*What to do*
Find and copy each line of the listing below that has the word "pyautogui" in it.

*Material shown*
*** Block opens ***

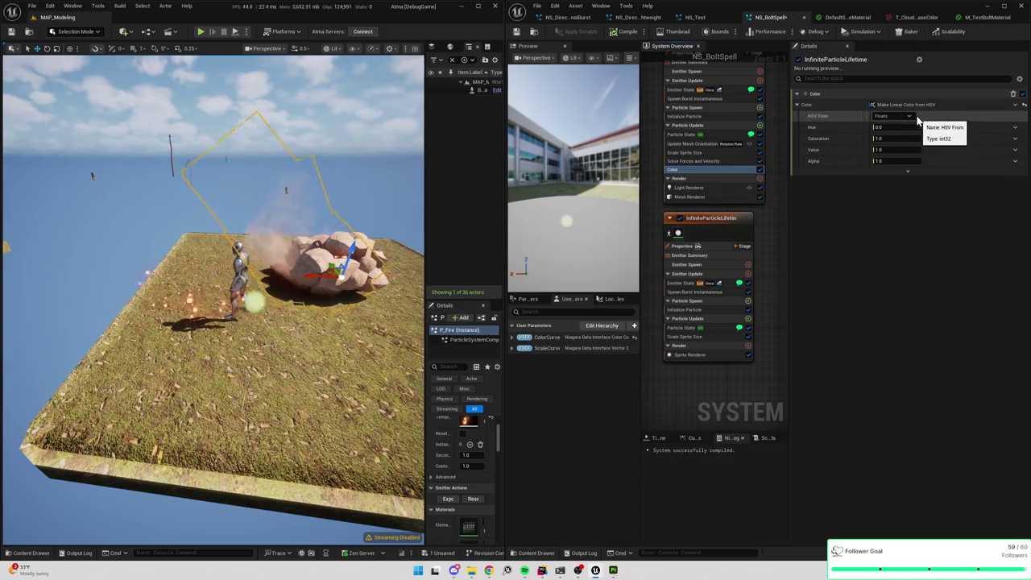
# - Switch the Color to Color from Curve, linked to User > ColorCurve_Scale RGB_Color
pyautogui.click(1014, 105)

*** Block closes ***
*** Block opens ***

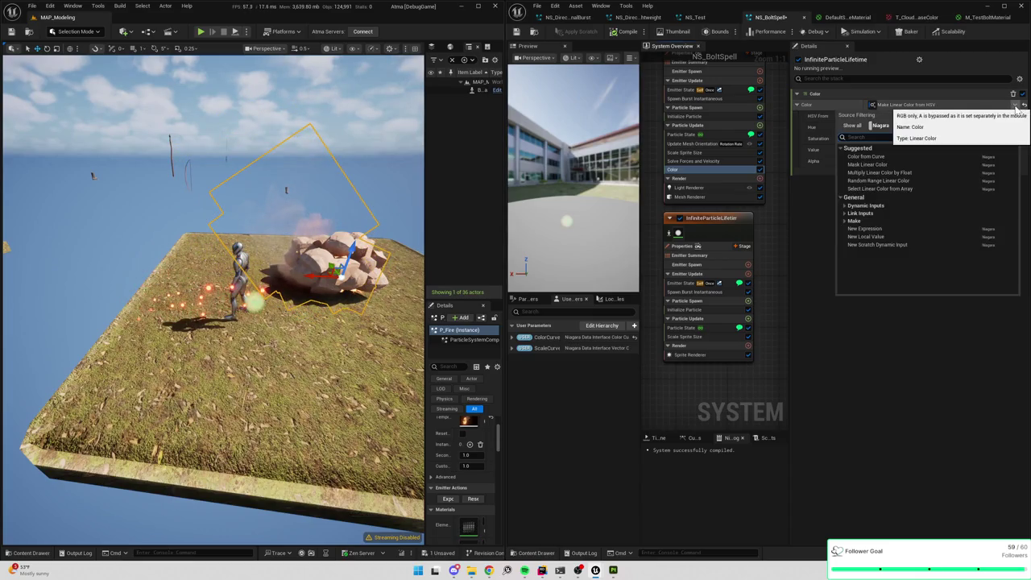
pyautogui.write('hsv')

*** Block closes ***

*Answer for the task*
pyautogui.click(1014, 105)
pyautogui.write('hsv')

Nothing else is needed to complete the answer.